▶ [Extract provided]:
....

In the event the Insurance Companies violate the order of SEBI, the logical fallouts would be that SEBI will be constrained to take action (being a creature of statute, it is required and bound to follow the mandate of the Act and bring to book the defaulters of its orders) and pass necessary orders against these companies for having failed to carry out its order and continuing business. As far as the IRDA goes, it may have the jurisdiction to regulate and monitor insurance companies. However it does not have the powers to poke its nose and sit over judgment over the orders passed by SEBI. All it can do is represent the insurance companies before appropriate forum and carry their grievances further. It neither has the power nor the authority to over-rule a decision passed by a quasi-judicial authority in exercise of powers conferred by a Parliamentary statute.
However, in as much as the IRDA has already passed orders directing these companies to continue doing business and in terms of the IRDA Act such powers are indeed vested in the IRDA, this brings the insurance companies in a catch 22 position. They are required by the SEBI order to desist from their business whereas the IRDA order directs them to continue doing the business as usual. So what if these companies decide to follow SEBI order and ignore the one passed by IRDA? Given the IRDA Act, they can be taken action against by IRDA, in which scenario they would be required to approach the appropriate forum to challenge such orders of IRDA. Either way, they are bound to face regulatory action from either SEBI or IRDA, depending upon which order they decide to follow.
Thus, as a matter of advice to these companies, the only optimal solution would seek that they approach the appropriate legal forum against the SEBI order and ventilate their grievances against it to get it diluted or set-aside. In which case, till the time the appeal/petition against the SEBI order is pending, the matter being sub-judice, IRDA would oblige by not taking any action against these companies. However, glossing over the SEBI order without challenging its legality can only cost the company in multitudes given the rule of law in the country that an order becomes final and binding if not appealed against or set-aside by an appropriate forum.
(3) Now let us deal with what the investors in these securities have in the offering. Let us assume that for the time-being the order of SEBI is here to stay (for the procedure for setting it aside will bring the appeal/petition in due course). In this scenario, the companies are legally barred from renewing or offering any ULIPs. Thus the new/renewed scrips are contrary to law (being the order passed in terms of the SEBI Act). The law of contracts entitles the agreements not enforceable by law as 'void'. Thus the ULIPs, which are nothing but agreements between the subscribers and the insurance companies, are void till the time the SEBI order stay. In this scenario, a subscriber cannot bring an action for violation of any of the terms of the ULIP by the company and vice versa. In fact the object of the such agreements, under the law of contracts, is also unlawful as it is forbidden by law and thus no legal rights flow from ULIP.

....

▶ [Exercise set]:
**A.** Under the law of contracts, what status does the commentary on the SEBI and IRDA orders give to ULIPs while the SEBI order stands?
**B.** From the commentary on the SEBI and IRDA orders, repeat word for word the part that opens with the words containing "However, in as" and closes with "decide to follow.".

▶ [Input data]:
....

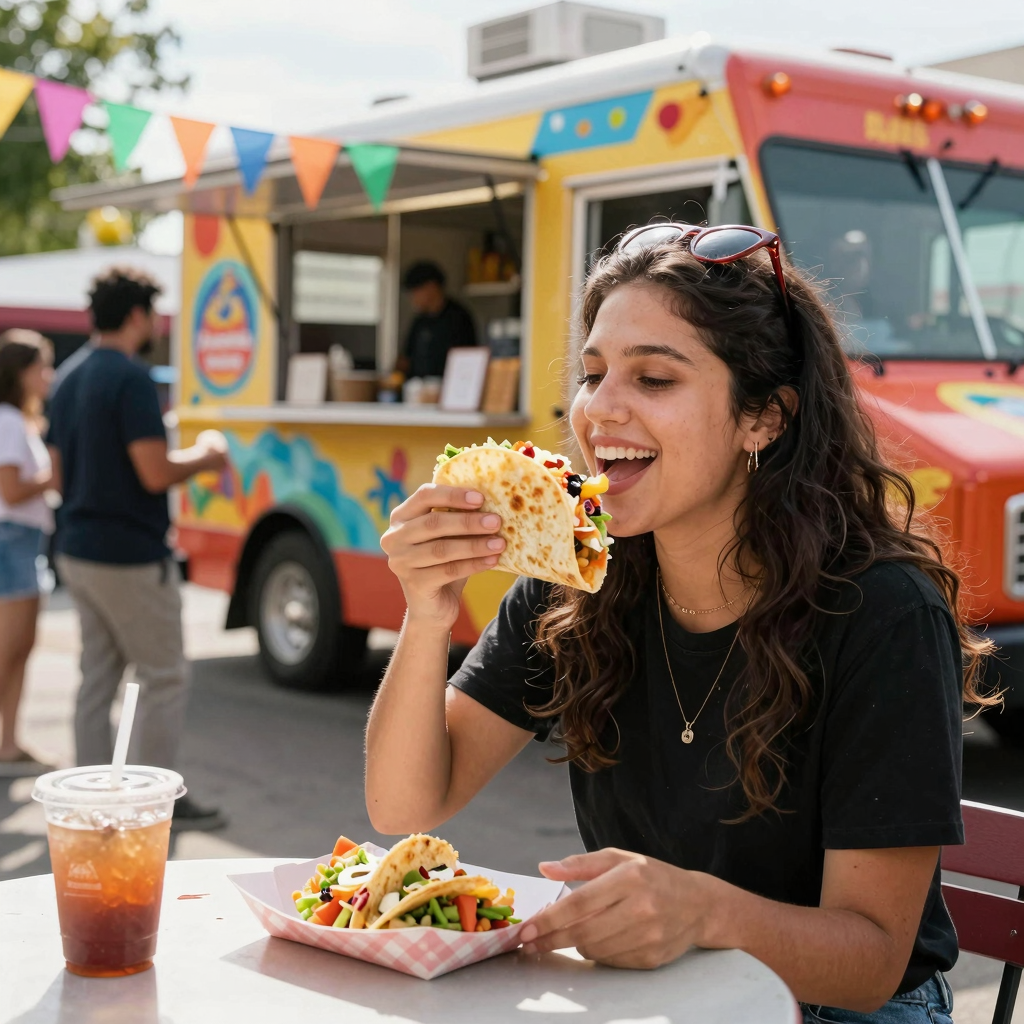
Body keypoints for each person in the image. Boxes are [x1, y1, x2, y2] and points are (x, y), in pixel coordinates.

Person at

....

▶ [Answers for the exercise]:
**A.** They are void.

**B.**
However, in as much as the IRDA has already passed orders directing these companies to continue doing business and in terms of the IRDA Act such powers are indeed vested in the IRDA, this brings the insurance companies in a catch 22 position. They are required by the SEBI order to desist from their business whereas the IRDA order directs them to continue doing the business as usual. So what if these companies decide to follow SEBI order and ignore the one passed by IRDA? Given the IRDA Act, they can be taken action against by IRDA, in which scenario they would be required to approach the appropriate forum to challenge such orders of IRDA. Either way, they are bound to face regulatory action from either SEBI or IRDA, depending upon which order they decide to follow.